Soon enough Reiss became disillusioned with New York’s ethnic ghettos, intolerance, racial disrespect and cultural hierarchies and left the city in 1919 for a six-month trip to Mexico and the American West. His intention was to seek out ethnic authenticity in his subjects, who included descendants of the Aztecs, post-revolutionary Zapatistas and members of the Blackfeet Nation. Reiss’s deep appreciation of various ethnic groups led him to illustrate a special edition of Survey Graphic – a weekly periodical focused on such themes as industrial relations, health, education, housing and race relations – edited by Locke. Unfortunately, seventeen of Reiss’s portraits and his imaginative graphic additions were eliminated in the 1992 reprint. This was a significant loss; Reiss’s student Aaron Douglas, who went on to become the Harlem Renaissance’s most important visual artist, pronounced the images to be truthful renditions of the sitters, freed from the burden of stereotypes. 

 

[1] Catalogue: The Art of Winold Reiss: An Immigrant Modernist.
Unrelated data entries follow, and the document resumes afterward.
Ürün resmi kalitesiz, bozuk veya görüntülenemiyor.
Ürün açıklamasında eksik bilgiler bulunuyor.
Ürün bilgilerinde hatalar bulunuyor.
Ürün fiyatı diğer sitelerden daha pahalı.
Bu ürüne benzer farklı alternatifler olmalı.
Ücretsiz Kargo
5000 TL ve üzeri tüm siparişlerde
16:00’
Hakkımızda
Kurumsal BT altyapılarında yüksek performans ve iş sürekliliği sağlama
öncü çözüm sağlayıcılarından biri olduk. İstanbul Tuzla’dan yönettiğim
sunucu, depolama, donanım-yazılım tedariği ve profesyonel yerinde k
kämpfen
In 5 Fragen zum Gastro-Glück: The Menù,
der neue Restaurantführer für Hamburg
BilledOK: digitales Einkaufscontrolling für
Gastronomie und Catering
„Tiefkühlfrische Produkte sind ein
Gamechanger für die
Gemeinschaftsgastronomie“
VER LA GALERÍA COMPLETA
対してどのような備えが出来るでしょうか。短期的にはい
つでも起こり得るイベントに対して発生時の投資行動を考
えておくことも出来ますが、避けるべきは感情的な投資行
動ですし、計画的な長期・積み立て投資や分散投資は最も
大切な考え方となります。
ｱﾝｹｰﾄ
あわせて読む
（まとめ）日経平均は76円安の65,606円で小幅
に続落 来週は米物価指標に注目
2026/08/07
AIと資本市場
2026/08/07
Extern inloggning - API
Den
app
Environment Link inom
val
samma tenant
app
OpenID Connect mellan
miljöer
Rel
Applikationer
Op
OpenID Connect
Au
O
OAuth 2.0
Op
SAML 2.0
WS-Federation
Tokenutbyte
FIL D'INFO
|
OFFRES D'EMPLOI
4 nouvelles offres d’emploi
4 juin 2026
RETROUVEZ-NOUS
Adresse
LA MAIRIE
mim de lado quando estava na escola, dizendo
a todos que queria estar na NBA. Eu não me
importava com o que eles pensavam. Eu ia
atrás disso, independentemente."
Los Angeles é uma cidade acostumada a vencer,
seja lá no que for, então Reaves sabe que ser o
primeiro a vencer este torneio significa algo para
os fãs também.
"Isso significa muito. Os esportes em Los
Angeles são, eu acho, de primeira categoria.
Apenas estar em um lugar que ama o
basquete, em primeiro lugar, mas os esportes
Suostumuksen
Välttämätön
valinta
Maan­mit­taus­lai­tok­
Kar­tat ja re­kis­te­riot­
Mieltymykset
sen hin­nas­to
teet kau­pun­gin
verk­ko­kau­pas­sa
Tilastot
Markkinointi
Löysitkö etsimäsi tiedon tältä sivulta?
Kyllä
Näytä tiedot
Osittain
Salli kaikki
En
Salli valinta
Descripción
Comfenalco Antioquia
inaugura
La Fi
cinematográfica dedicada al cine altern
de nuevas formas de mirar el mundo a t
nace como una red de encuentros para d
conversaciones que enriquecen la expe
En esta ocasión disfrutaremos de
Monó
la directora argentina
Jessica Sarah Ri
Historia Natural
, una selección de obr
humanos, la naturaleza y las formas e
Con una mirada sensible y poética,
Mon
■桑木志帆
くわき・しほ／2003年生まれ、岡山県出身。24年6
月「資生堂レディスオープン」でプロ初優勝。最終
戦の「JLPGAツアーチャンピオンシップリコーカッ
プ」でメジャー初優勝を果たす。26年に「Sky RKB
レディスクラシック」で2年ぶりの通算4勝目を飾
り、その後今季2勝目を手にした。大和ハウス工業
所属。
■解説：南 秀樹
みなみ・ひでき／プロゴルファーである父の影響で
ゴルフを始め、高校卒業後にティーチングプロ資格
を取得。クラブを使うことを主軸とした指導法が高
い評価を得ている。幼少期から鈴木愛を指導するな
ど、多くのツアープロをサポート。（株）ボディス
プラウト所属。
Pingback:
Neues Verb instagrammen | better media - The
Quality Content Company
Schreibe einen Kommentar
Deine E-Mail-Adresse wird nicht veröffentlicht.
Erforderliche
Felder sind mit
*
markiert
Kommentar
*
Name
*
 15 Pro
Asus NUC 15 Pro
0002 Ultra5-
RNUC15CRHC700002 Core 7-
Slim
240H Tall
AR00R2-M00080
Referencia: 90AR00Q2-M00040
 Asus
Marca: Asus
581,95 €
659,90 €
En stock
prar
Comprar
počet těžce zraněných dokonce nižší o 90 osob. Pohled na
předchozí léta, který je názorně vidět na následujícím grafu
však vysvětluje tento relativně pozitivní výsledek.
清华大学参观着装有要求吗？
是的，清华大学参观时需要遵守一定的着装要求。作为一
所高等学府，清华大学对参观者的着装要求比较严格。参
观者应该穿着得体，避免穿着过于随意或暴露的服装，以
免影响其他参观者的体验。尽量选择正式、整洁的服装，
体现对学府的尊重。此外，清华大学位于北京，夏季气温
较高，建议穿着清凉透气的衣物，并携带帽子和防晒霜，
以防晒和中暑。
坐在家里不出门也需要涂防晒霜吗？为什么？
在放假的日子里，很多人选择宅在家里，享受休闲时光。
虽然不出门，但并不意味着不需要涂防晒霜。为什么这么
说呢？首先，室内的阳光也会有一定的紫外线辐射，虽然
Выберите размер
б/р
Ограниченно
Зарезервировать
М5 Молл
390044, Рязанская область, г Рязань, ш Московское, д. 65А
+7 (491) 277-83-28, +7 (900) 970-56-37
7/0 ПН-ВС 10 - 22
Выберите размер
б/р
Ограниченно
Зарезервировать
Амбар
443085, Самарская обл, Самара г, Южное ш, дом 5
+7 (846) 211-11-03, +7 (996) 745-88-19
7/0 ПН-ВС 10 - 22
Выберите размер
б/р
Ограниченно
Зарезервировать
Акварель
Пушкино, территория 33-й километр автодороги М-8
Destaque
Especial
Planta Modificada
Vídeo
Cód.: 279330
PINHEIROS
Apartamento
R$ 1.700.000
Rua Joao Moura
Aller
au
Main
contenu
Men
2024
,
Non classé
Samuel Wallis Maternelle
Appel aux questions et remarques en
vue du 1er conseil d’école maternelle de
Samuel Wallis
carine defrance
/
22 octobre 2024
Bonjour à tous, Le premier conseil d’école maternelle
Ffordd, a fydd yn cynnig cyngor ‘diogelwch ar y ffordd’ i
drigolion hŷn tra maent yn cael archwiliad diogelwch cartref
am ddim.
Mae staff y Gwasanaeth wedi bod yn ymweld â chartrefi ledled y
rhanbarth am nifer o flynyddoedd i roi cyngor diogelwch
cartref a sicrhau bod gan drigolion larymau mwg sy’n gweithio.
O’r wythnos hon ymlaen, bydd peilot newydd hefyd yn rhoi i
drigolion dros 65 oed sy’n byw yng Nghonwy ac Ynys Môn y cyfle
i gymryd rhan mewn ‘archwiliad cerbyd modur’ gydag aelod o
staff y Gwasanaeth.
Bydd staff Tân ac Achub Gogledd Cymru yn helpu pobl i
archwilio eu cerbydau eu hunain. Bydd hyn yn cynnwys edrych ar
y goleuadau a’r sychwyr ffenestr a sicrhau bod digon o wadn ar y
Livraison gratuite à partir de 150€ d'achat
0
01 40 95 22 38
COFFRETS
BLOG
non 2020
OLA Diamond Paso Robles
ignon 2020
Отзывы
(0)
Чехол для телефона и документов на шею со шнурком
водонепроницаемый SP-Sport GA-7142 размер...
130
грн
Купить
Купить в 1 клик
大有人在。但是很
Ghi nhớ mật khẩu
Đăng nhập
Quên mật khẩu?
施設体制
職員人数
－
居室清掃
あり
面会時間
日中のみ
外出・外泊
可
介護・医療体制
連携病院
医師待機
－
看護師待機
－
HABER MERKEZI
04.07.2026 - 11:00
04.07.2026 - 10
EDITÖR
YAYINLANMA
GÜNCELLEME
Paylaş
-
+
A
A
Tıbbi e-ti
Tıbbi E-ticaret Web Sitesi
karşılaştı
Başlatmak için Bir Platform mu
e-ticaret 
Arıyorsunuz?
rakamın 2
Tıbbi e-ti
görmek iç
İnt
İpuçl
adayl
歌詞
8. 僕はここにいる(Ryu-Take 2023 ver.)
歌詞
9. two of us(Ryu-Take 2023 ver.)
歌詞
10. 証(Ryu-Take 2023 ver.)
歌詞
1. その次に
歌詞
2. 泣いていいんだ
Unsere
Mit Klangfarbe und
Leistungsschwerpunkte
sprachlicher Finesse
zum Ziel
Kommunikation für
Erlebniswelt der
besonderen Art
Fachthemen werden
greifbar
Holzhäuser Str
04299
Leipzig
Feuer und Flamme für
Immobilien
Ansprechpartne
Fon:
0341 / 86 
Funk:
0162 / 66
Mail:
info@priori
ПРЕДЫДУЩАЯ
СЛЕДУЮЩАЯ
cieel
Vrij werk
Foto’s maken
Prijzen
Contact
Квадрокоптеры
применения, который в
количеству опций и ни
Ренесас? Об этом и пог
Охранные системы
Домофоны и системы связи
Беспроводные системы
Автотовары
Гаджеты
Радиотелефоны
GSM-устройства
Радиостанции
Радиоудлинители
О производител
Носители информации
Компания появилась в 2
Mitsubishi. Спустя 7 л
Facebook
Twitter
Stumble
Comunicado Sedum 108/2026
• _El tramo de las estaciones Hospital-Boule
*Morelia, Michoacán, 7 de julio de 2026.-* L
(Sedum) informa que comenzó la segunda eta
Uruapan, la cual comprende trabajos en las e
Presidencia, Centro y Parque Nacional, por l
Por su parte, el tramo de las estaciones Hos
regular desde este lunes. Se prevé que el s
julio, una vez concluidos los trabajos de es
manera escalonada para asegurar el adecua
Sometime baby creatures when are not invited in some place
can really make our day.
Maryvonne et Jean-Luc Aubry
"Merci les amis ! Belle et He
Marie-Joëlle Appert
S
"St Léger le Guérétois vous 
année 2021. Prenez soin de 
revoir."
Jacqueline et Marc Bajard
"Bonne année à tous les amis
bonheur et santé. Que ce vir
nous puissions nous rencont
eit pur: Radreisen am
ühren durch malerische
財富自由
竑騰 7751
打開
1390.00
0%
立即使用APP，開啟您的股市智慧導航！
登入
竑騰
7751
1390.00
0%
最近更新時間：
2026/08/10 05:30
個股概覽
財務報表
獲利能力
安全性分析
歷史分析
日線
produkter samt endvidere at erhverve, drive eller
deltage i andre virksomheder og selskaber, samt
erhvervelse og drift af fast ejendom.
Edited by Marilyn Satin Kushner, with contributions by C. Ford Peatross, Jeffrey C. Stewart and Debra Schmidt Bach. 192 pp. incl. 175 col. ills. (New-York Historical Society, with D Giles Limited, Lewes, 2021), £39.95. ISBN 978–1–911282–49–5. 

[2] W. Corn: The Great American Thing: Modern Art and National Identity, 1915–1935, Berkeley 1999, p.360, note 11; and F. Pohl: Framing America: A Social History of American Art, London and New York 2012, pp.40 and 374–75. See also C.C. Eldredge, ed.: The Unforgettables: Expanding the History of American Art, Berkeley 2023 (forthcoming). 

[3] F. Mehring, ed.: The Multicultural Modernism of Winold Reiss (1886–1953): (Trans)National Approaches to His Work, Berlin 2022. 

[4] P.W. Sampson: ‘A modern Cellini – Winold Reiss’, The Du Pont Magazine 25 (March 1931), pp.4–6, at p.5, available at https://www. hirschlandadler.com/exhibitions/winoldreiss- will-not-be-classified, accessed 6th September 2022; see also the exhibition Winold Reiss Will Not be Classified at Hirschl & Adler, New York (12th April–8th June 2018). 

[5] E. Bernard: Carl van Vechten and the Harlem Renaissance: A Portrait in Black and White, New Haven and London 2013, pp.292–93.